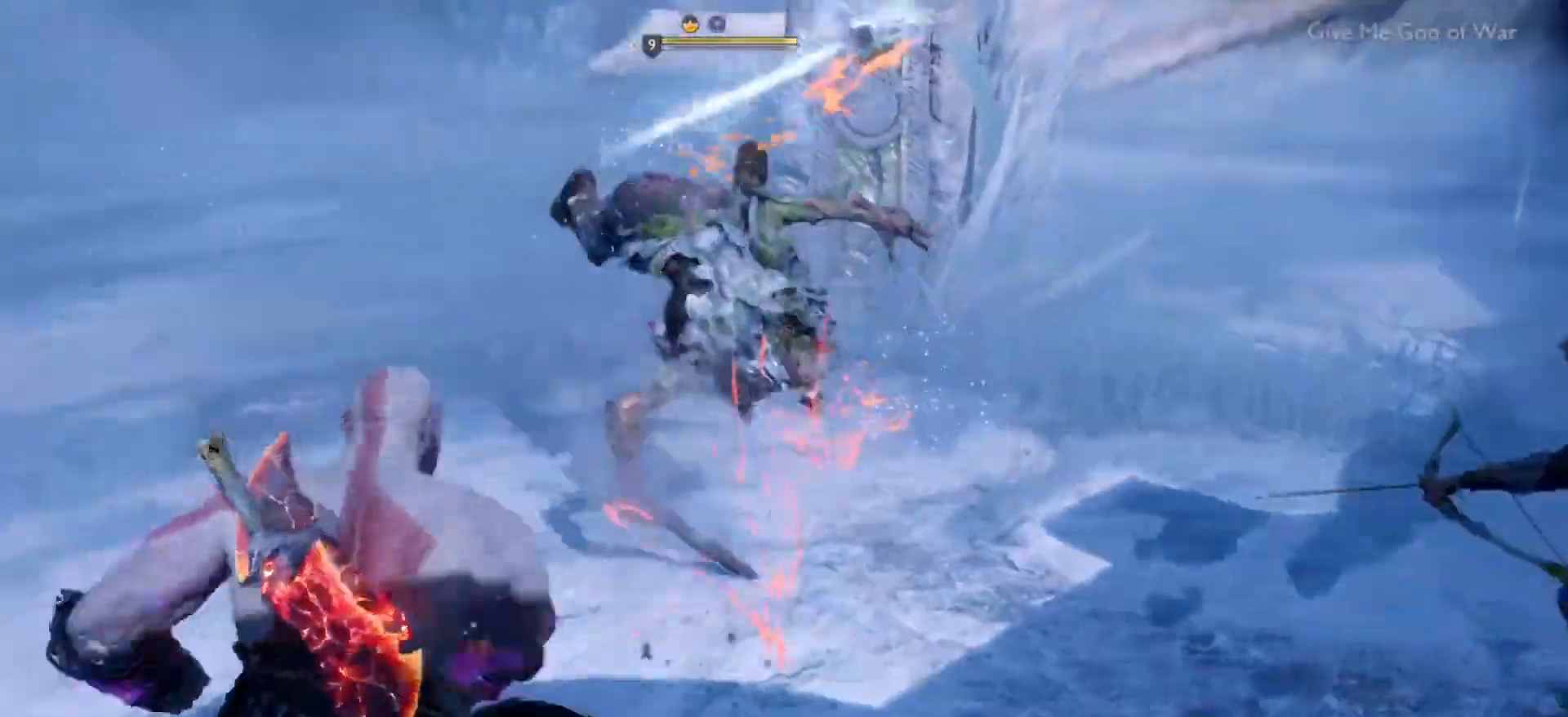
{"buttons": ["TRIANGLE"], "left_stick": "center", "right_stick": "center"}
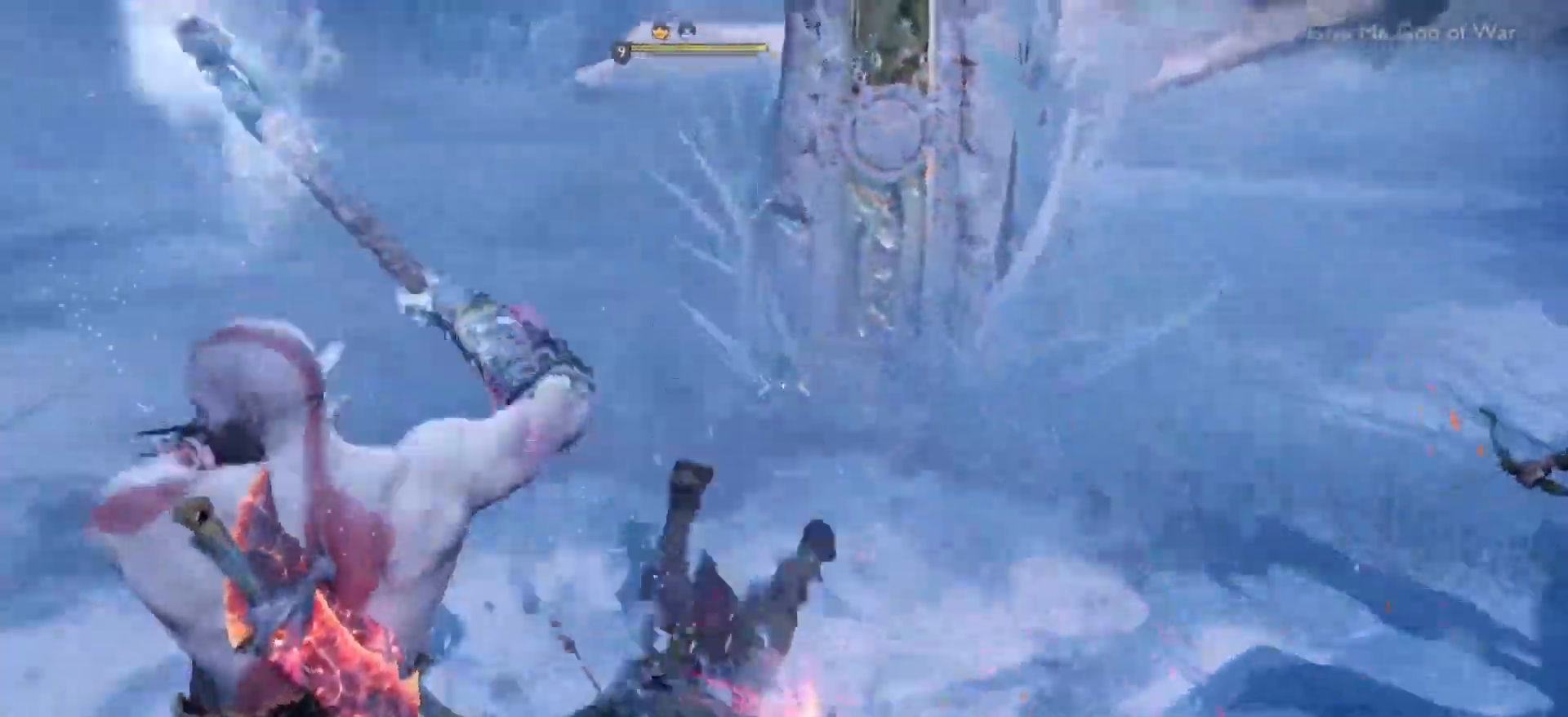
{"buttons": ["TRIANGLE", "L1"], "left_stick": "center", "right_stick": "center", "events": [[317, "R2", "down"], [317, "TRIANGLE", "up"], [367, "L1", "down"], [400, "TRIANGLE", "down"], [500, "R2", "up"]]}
● ● ●
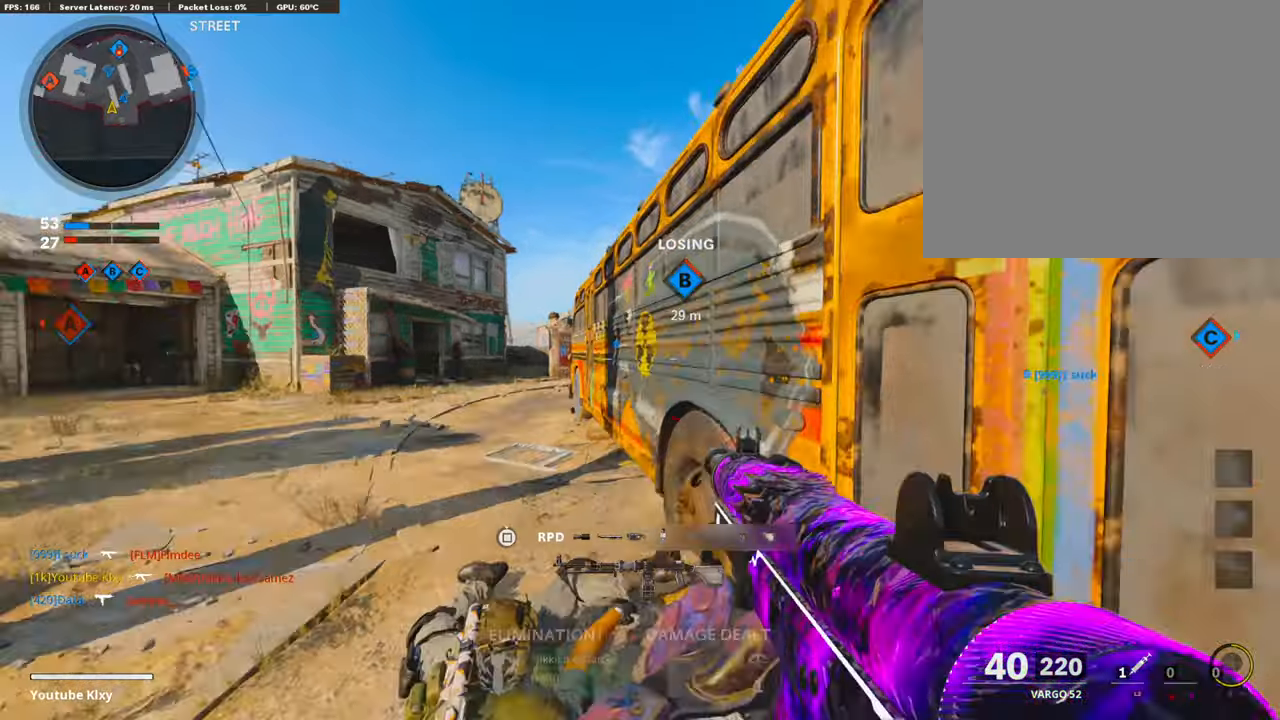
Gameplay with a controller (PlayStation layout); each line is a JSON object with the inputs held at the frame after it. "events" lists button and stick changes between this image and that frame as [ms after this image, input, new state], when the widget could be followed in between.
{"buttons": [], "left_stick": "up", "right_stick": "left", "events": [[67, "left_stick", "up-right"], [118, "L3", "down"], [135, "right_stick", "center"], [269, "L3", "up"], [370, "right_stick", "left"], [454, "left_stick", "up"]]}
● ● ●
- EXERCISE: Counting only lines of the data above that hold "down", report the total and nothing else.

- THE COMPLETED TASK: 2